## Aim of the task
Search the data for "נומברג". Return each matching line.
***** Listed records *****
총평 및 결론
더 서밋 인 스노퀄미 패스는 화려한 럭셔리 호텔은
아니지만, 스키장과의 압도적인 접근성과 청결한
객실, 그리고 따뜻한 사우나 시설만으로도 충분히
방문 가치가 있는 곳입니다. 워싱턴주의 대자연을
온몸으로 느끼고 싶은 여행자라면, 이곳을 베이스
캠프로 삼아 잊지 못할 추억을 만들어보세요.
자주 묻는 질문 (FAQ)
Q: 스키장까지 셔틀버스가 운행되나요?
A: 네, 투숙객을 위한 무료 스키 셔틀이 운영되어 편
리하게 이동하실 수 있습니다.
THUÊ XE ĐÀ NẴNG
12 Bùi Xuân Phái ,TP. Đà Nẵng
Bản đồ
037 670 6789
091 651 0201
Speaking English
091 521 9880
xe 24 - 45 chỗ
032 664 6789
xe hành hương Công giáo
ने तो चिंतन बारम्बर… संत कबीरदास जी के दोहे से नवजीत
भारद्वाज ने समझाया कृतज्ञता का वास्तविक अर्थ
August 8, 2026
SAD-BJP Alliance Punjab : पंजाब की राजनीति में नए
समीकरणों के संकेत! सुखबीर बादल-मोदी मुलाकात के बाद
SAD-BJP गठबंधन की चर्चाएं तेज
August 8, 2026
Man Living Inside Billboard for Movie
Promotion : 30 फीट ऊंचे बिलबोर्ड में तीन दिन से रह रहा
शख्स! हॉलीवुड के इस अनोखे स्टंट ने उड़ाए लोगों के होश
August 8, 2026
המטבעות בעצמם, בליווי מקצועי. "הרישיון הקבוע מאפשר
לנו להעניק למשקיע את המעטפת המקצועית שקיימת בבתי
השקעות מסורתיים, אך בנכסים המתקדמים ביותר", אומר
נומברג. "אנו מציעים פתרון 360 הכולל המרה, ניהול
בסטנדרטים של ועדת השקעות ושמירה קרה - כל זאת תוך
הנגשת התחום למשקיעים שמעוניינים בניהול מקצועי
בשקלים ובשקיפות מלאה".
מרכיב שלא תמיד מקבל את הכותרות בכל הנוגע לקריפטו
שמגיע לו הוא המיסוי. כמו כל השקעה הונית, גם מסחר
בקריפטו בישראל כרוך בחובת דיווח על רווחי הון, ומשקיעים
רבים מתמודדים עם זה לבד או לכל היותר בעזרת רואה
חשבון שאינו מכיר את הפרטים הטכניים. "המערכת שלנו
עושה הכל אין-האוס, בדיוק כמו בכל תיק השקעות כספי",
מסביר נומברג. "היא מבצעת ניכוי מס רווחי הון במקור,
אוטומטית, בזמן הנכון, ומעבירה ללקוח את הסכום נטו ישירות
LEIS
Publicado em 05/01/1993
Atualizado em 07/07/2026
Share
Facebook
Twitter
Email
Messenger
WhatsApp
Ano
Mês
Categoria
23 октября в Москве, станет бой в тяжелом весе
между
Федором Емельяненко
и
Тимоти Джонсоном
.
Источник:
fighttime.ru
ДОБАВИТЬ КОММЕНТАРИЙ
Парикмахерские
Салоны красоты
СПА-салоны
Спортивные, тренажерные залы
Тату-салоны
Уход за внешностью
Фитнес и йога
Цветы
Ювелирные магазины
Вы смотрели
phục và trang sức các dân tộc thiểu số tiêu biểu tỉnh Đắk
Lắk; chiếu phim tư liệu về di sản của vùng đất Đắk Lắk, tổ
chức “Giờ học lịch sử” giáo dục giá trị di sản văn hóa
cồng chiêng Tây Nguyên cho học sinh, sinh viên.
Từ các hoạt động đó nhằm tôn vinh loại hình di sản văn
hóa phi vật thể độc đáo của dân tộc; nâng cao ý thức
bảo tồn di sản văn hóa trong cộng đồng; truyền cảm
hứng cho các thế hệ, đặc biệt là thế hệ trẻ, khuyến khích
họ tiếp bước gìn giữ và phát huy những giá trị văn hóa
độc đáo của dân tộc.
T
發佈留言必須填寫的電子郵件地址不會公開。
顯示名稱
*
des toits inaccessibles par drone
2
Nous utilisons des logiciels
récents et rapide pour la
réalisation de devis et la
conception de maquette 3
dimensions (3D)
*****
## The answer
נומברג. "אנו מציעים פתרון 360 הכולל המרה, ניהול
מסביר נומברג. "היא מבצעת ניכוי מס רווחי הון במקור,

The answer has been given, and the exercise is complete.